[Available records]

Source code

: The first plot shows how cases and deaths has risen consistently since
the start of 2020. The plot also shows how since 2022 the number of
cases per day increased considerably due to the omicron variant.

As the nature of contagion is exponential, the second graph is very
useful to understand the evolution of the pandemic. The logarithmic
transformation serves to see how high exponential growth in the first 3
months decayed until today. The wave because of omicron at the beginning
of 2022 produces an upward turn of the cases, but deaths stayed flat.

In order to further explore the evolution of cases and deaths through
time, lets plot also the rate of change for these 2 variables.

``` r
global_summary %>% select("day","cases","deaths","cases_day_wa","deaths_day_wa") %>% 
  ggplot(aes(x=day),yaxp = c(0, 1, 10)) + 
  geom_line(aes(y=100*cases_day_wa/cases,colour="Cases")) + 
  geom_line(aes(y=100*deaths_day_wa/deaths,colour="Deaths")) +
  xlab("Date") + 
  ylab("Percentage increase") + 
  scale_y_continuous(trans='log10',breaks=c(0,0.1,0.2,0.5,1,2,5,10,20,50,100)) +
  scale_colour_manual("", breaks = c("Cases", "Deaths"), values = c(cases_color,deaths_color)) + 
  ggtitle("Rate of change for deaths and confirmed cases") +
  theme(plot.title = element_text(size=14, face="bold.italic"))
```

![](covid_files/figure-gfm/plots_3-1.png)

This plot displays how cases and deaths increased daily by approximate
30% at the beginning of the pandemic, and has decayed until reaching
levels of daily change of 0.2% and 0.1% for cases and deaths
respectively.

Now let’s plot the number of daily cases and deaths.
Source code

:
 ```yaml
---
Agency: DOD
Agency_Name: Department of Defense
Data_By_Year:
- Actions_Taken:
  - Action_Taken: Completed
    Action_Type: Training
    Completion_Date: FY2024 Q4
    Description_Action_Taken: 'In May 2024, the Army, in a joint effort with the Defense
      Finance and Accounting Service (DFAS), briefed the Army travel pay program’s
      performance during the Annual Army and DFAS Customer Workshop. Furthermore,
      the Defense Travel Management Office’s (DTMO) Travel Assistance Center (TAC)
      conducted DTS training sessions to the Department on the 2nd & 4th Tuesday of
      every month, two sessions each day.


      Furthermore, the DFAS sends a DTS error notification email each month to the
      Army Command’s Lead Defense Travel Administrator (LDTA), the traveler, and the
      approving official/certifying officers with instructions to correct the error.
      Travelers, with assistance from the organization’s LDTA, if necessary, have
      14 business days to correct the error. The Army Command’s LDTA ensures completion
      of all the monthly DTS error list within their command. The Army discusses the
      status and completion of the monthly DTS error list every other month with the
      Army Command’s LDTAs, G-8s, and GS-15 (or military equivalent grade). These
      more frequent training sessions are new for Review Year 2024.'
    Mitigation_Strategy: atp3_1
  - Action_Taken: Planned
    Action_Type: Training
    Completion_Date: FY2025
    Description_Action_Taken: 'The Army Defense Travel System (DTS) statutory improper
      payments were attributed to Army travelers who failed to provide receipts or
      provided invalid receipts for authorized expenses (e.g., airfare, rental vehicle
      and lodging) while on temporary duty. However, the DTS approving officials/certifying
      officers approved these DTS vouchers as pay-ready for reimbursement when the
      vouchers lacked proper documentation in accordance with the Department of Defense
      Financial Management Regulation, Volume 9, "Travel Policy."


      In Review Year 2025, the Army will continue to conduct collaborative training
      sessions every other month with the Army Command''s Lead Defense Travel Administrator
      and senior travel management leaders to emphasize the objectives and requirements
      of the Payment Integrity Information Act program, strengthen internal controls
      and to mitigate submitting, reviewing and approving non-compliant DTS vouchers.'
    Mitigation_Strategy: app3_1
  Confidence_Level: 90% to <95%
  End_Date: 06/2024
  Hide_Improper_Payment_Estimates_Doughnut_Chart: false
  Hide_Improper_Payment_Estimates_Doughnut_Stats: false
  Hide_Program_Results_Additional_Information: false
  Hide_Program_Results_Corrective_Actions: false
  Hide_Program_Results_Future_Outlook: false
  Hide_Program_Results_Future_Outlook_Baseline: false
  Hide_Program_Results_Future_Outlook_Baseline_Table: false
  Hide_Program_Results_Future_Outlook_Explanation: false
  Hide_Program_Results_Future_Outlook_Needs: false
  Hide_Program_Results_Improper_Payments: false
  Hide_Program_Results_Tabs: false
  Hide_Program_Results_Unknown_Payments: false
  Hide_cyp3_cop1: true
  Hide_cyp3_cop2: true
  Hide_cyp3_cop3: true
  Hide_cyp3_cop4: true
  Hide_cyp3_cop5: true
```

[/Available records]

Transcribe each line of the data exactly, skipping none.

Source code

: The first plot shows how cases and deaths has risen consistently since
the start of 2020. The plot also shows how since 2022 the number of
cases per day increased considerably due to the omicron variant.

As the nature of contagion is exponential, the second graph is very
useful to understand the evolution of the pandemic. The logarithmic
transformation serves to see how high exponential growth in the first 3
months decayed until today. The wave because of omicron at the beginning
of 2022 produces an upward turn of the cases, but deaths stayed flat.

In order to further explore the evolution of cases and deaths through
time, lets plot also the rate of change for these 2 variables.

``` r
global_summary %>% select("day","cases","deaths","cases_day_wa","deaths_day_wa") %>% 
  ggplot(aes(x=day),yaxp = c(0, 1, 10)) + 
  geom_line(aes(y=100*cases_day_wa/cases,colour="Cases")) + 
  geom_line(aes(y=100*deaths_day_wa/deaths,colour="Deaths")) +
  xlab("Date") + 
  ylab("Percentage increase") + 
  scale_y_continuous(trans='log10',breaks=c(0,0.1,0.2,0.5,1,2,5,10,20,50,100)) +
  scale_colour_manual("", breaks = c("Cases", "Deaths"), values = c(cases_color,deaths_color)) + 
  ggtitle("Rate of change for deaths and confirmed cases") +
  theme(plot.title = element_text(size=14, face="bold.italic"))
```

![](covid_files/figure-gfm/plots_3-1.png)

This plot displays how cases and deaths increased daily by approximate
30% at the beginning of the pandemic, and has decayed until reaching
levels of daily change of 0.2% and 0.1% for cases and deaths
respectively.

Now let’s plot the number of daily cases and deaths.
Source code

:
 ```yaml
---
Agency: DOD
Agency_Name: Department of Defense
Data_By_Year:
- Actions_Taken:
  - Action_Taken: Completed
    Action_Type: Training
    Completion_Date: FY2024 Q4
    Description_Action_Taken: 'In May 2024, the Army, in a joint effort with the Defense
      Finance and Accounting Service (DFAS), briefed the Army travel pay program’s
      performance during the Annual Army and DFAS Customer Workshop. Furthermore,
      the Defense Travel Management Office’s (DTMO) Travel Assistance Center (TAC)
      conducted DTS training sessions to the Department on the 2nd & 4th Tuesday of
      every month, two sessions each day.


      Furthermore, the DFAS sends a DTS error notification email each month to the
      Army Command’s Lead Defense Travel Administrator (LDTA), the traveler, and the
      approving official/certifying officers with instructions to correct the error.
      Travelers, with assistance from the organization’s LDTA, if necessary, have
      14 business days to correct the error. The Army Command’s LDTA ensures completion
      of all the monthly DTS error list within their command. The Army discusses the
      status and completion of the monthly DTS error list every other month with the
      Army Command’s LDTAs, G-8s, and GS-15 (or military equivalent grade). These
      more frequent training sessions are new for Review Year 2024.'
    Mitigation_Strategy: atp3_1
  - Action_Taken: Planned
    Action_Type: Training
    Completion_Date: FY2025
    Description_Action_Taken: 'The Army Defense Travel System (DTS) statutory improper
      payments were attributed to Army travelers who failed to provide receipts or
      provided invalid receipts for authorized expenses (e.g., airfare, rental vehicle
      and lodging) while on temporary duty. However, the DTS approving officials/certifying
      officers approved these DTS vouchers as pay-ready for reimbursement when the
      vouchers lacked proper documentation in accordance with the Department of Defense
      Financial Management Regulation, Volume 9, "Travel Policy."


      In Review Year 2025, the Army will continue to conduct collaborative training
      sessions every other month with the Army Command''s Lead Defense Travel Administrator
      and senior travel management leaders to emphasize the objectives and requirements
      of the Payment Integrity Information Act program, strengthen internal controls
      and to mitigate submitting, reviewing and approving non-compliant DTS vouchers.'
    Mitigation_Strategy: app3_1
  Confidence_Level: 90% to <95%
  End_Date: 06/2024
  Hide_Improper_Payment_Estimates_Doughnut_Chart: false
  Hide_Improper_Payment_Estimates_Doughnut_Stats: false
  Hide_Program_Results_Additional_Information: false
  Hide_Program_Results_Corrective_Actions: false
  Hide_Program_Results_Future_Outlook: false
  Hide_Program_Results_Future_Outlook_Baseline: false
  Hide_Program_Results_Future_Outlook_Baseline_Table: false
  Hide_Program_Results_Future_Outlook_Explanation: false
  Hide_Program_Results_Future_Outlook_Needs: false
  Hide_Program_Results_Improper_Payments: false
  Hide_Program_Results_Tabs: false
  Hide_Program_Results_Unknown_Payments: false
  Hide_cyp3_cop1: true
  Hide_cyp3_cop2: true
  Hide_cyp3_cop3: true
  Hide_cyp3_cop4: true
  Hide_cyp3_cop5: true
```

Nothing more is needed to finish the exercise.